* Task statement
Provide a verbatim copy of all the records below, leaving the images out.

#####

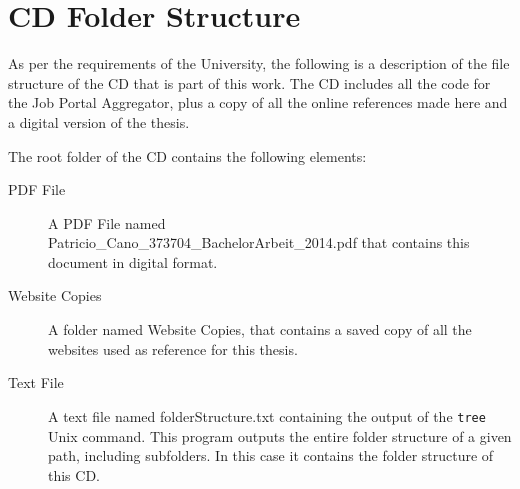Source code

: \section{CD Folder Structure}
As per the requirements of the University, the following is a description of the file structure of the CD that is part of this work. The CD includes all the code for the Job Portal Aggregator, plus a copy of all the online references made here and a digital version of the thesis.

The root folder of the CD contains the following elements:
\begin{description}
\item[PDF File] A PDF File named\\ Patricio\_Cano\_373704\_BachelorArbeit\_2014.pdf that contains this document in digital format.
\item[Website Copies] A folder named Website Copies, that contains a saved copy of all the websites used as reference for this thesis.
\item[Text File] A text file named folderStructure.txt containing the output of the \texttt{tree} Unix command. This program outputs the entire folder structure of a given path, including subfolders. In this case it contains the folder structure of this CD.
\end{description}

#####

* Task output
Source code

: \section{CD Folder Structure}
As per the requirements of the University, the following is a description of the file structure of the CD that is part of this work. The CD includes all the code for the Job Portal Aggregator, plus a copy of all the online references made here and a digital version of the thesis.

The root folder of the CD contains the following elements:
\begin{description}
\item[PDF File] A PDF File named\\ Patricio\_Cano\_373704\_BachelorArbeit\_2014.pdf that contains this document in digital format.
\item[Website Copies] A folder named Website Copies, that contains a saved copy of all the websites used as reference for this thesis.
\item[Text File] A text file named folderStructure.txt containing the output of the \texttt{tree} Unix command. This program outputs the entire folder structure of a given path, including subfolders. In this case it contains the folder structure of this CD.
\end{description}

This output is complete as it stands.